Task instructions: Exactly the lines below from the one with "Applicants must submit" up to and including the one with "Hours: Monday –" make up the answer, with nothing else added.

The data:
====
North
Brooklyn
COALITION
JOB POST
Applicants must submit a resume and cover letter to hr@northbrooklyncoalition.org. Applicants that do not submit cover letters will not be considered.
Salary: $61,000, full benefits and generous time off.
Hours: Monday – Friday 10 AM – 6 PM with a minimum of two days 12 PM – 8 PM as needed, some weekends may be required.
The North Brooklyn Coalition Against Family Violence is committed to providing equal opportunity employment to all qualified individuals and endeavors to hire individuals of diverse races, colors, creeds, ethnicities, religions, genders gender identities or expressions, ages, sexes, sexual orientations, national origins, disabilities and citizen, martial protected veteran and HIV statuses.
====
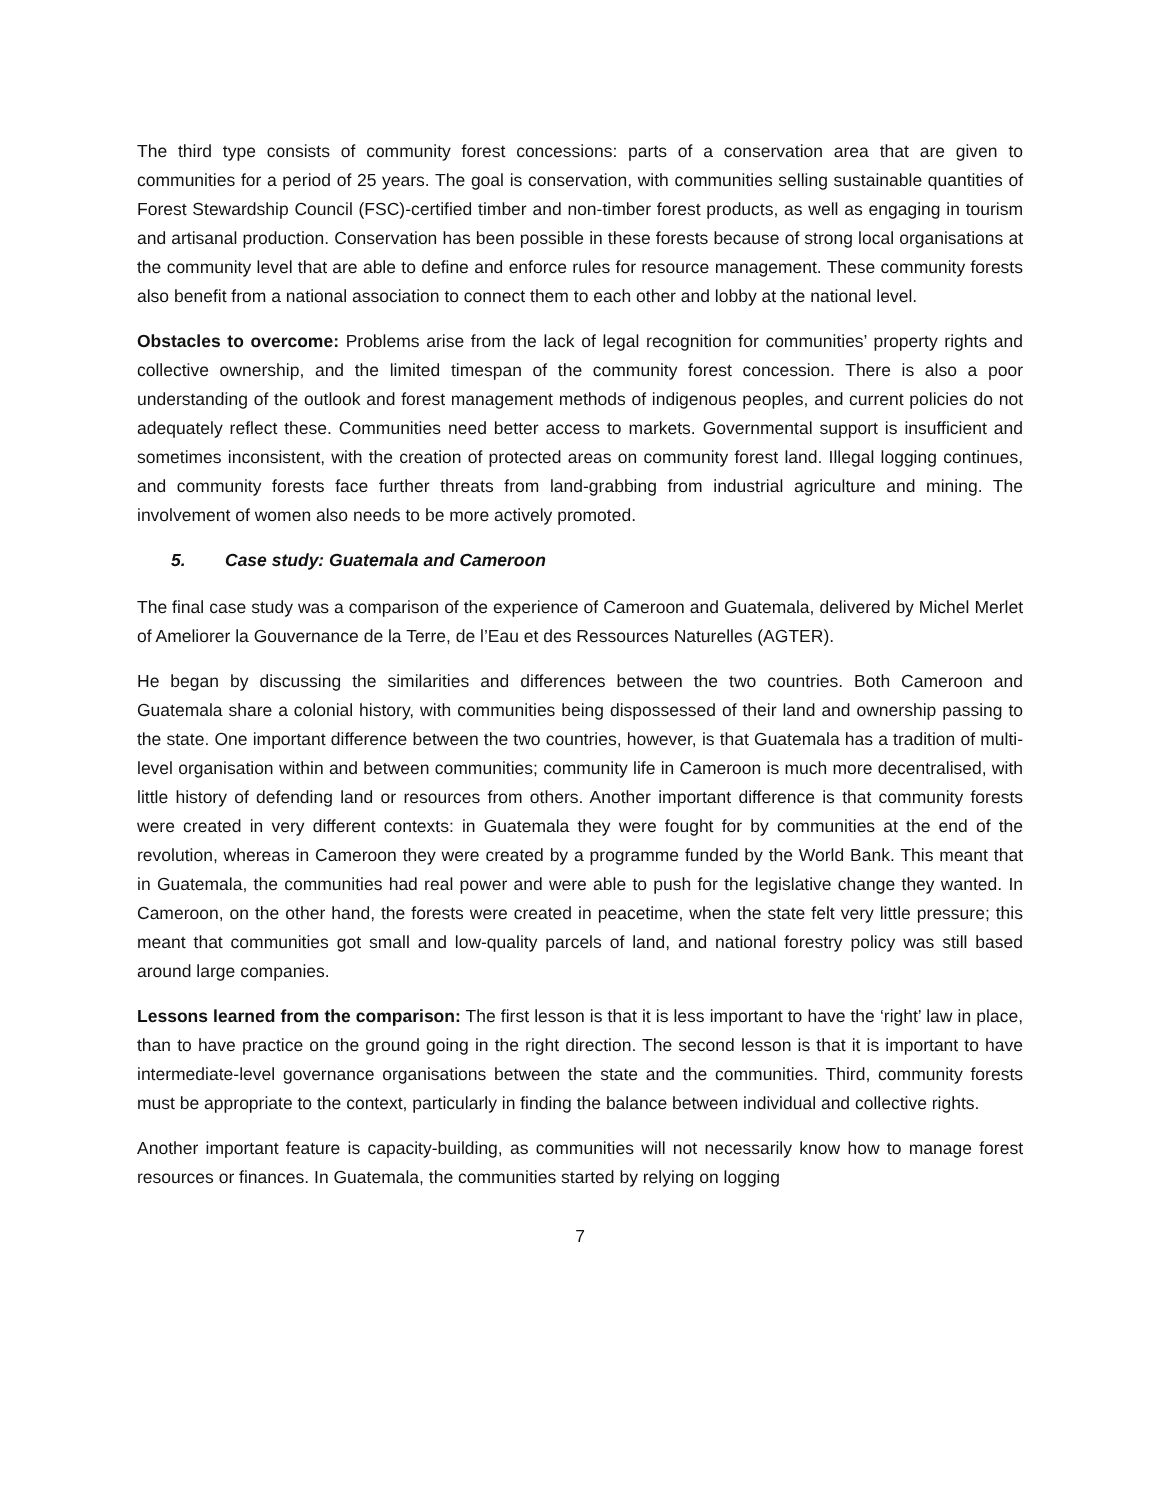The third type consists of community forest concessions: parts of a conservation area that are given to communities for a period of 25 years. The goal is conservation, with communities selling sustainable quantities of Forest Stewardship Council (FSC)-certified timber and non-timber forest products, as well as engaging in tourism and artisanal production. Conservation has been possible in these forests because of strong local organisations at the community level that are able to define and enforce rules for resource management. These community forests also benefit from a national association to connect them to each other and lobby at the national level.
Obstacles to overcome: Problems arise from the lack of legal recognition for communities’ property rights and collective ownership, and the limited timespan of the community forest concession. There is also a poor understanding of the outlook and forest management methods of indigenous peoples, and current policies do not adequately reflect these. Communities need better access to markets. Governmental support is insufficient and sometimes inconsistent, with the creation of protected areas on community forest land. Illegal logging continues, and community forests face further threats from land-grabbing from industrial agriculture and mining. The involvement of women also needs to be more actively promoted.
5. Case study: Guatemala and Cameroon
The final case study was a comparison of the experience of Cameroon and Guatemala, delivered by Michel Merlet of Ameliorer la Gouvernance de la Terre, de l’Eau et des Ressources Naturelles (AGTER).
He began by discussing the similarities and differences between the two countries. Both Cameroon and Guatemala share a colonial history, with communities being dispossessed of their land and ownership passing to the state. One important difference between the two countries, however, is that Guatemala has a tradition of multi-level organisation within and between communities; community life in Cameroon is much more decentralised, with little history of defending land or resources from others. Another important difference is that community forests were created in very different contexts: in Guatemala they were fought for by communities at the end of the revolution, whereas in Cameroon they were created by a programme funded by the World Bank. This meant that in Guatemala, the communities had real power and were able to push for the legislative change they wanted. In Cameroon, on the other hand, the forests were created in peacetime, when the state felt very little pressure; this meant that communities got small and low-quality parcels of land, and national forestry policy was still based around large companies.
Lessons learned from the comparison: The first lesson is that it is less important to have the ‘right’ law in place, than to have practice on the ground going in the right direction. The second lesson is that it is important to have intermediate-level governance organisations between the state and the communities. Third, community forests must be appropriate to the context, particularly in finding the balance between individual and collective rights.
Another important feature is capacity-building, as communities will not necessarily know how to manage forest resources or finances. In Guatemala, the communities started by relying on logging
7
====
Response for this exercise:
Applicants must submit a resume and cover letter to hr@northbrooklyncoalition.org. Applicants that do not submit cover letters will not be considered.
Salary: $61,000, full benefits and generous time off.
Hours: Monday – Friday 10 AM – 6 PM with a minimum of two days 12 PM – 8 PM as needed, some weekends may be required.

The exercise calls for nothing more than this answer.